C’est dans les Alpes françaises et sur le versant italien des Alpes suisses que les torrens produisent surtout leurs désastreux effets parce que ces montagnes complètement déboisées sont directement exposées au souffle du foehn, vent chaud qui fond subitement les neiges et provoque, dans ce climat sec, des orages violens qui éclatent instantanément sur ces pentes friables. Les Alpes centrales, qu’arrosent des pluies plus fréquentes et qui ont conservé une végétation ligneuse et herbacée suffisante pour protéger le sol, y sont beaucoup moins exposées.

De tout temps on s’est préoccupé des moyens de mettre un terme à ces ravages qui ruinent le pays, menacent les propriétés, détruisent les routes et compromettent parfois l’existence même des villages. On a cherché à combattre les effets des crues, tantôt par des murs longitudinaux -destinés à protéger les berges et à empêcher les affouillemens, tantôt par des barrages transversaux dont l’objet est de briser la pente du lit et d’amortir par des chutes successives la violence des eaux. Nous aurons l’occasion de revenir plus loin sur ces travaux ; mais des divers moyens employés, le plus, pour ne pas dire le seul, efficace est le reboisement des flancs de la montagne. L’influence des défrichemens sur la formation des torrens ne fait doute pour aucun des habitans de cette région et a été particulièrement mise en lumière par M. Surell. « Lorsqu’on examine, dit-il, les terrains au milieu desquels sont jetés les torrens d’origine récente, on s’aperçoit qu’ils sont toujours dépouillés d’arbres et de toute espèce de végétation touffue. Lorsqu’on examine d’autre part

  1. M. Cézanne rapporte qu’en 1151, à la suite d’un orage, les deux torrens de l’Oisans qui se font face d’une rive à l’autre de la Romanche, le Vaudaine et l’Infernay, obstruèrent la vallée par leurs déjections et élevèrent un barrage derrière lequel se forma un lac qui fut appelé lac Saint-Laurent, et qui subsista pendant soixante-dix ans. En 1219, ce lac rompit ses digues, inonda la vallée et détruisit presque complètement les villes de Vizille et de Grenoble. C’est sur son emplacement qu’est aujourd’hui le bourg d’Oisans.

Matériel étudié =

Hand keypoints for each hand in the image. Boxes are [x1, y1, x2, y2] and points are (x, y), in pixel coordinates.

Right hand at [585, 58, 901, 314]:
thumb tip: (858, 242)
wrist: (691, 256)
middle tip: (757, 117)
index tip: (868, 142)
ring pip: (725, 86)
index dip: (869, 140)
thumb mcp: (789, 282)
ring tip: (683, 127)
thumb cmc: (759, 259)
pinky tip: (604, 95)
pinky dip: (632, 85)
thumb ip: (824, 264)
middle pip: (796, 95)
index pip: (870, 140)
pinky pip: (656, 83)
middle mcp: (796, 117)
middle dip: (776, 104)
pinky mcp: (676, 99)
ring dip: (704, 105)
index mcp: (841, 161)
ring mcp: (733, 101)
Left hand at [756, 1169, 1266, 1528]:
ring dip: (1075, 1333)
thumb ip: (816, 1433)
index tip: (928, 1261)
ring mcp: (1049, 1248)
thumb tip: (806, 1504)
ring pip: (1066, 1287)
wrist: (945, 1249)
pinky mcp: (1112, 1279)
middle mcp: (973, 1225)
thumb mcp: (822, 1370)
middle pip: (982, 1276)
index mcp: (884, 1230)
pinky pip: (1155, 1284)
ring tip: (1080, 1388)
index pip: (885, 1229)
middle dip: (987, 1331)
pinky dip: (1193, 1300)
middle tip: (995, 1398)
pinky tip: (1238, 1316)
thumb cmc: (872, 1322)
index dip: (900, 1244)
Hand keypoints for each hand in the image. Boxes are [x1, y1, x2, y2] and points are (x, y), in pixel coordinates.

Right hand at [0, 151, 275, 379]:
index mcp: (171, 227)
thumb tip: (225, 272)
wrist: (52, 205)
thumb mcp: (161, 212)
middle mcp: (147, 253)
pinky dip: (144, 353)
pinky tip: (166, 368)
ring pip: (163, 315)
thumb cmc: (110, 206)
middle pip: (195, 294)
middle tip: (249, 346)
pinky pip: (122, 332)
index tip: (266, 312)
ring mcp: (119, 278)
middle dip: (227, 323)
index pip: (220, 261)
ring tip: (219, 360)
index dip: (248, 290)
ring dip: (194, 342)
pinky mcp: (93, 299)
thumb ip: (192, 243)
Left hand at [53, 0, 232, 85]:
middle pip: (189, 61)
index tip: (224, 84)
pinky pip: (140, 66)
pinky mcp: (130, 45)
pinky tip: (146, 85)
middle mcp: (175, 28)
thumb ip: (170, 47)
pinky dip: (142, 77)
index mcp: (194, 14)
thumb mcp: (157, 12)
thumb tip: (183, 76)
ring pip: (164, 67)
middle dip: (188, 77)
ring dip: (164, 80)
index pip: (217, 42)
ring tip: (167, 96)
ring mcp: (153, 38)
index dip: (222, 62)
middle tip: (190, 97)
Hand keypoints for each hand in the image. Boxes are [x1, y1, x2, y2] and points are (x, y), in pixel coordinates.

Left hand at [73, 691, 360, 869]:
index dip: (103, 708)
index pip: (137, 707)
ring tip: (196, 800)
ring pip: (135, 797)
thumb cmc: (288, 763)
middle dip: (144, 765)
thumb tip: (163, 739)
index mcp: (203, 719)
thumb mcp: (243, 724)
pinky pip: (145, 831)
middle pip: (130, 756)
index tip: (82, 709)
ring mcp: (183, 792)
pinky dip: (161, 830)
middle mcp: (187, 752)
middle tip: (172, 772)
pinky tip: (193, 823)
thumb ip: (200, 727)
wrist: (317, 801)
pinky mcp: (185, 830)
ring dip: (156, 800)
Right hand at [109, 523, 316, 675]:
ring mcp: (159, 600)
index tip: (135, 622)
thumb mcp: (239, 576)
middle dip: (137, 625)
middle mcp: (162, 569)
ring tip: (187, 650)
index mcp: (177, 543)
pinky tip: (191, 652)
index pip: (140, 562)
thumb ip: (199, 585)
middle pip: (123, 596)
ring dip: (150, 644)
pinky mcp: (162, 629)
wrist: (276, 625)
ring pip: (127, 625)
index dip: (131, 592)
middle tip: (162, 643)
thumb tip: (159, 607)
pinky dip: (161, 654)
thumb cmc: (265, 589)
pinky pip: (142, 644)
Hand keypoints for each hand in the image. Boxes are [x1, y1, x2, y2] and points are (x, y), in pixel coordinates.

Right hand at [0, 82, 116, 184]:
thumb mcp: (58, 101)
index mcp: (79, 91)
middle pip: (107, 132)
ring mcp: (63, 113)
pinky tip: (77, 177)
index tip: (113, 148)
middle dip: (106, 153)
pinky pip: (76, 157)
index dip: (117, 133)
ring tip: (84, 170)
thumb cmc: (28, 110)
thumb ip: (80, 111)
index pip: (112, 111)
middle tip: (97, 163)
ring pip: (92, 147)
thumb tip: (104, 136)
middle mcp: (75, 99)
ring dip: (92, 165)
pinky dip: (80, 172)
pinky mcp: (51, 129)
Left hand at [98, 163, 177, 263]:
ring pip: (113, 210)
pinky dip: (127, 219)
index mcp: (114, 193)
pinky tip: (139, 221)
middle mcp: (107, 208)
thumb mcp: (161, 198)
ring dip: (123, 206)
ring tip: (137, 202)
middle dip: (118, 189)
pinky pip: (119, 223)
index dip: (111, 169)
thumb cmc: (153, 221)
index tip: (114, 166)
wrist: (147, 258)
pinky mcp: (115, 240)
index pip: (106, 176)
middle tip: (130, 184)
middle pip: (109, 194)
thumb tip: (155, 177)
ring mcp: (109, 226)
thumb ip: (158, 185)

Objectif =
Restituez sans la moindre modification le passage du texte sur les torrents des Alpes qui s'ouvre sur les mots « C’est dans les » et se clôt sur « beaucoup moins exposées. ».

Réponse attendue =
C’est dans les Alpes françaises et sur le versant italien des Alpes suisses que les torrens produisent surtout leurs désastreux effets parce que ces montagnes complètement déboisées sont directement exposées au souffle du foehn, vent chaud qui fond subitement les neiges et provoque, dans ce climat sec, des orages violens qui éclatent instantanément sur ces pentes friables. Les Alpes centrales, qu’arrosent des pluies plus fréquentes et qui ont conservé une végétation ligneuse et herbacée suffisante pour protéger le sol, y sont beaucoup moins exposées.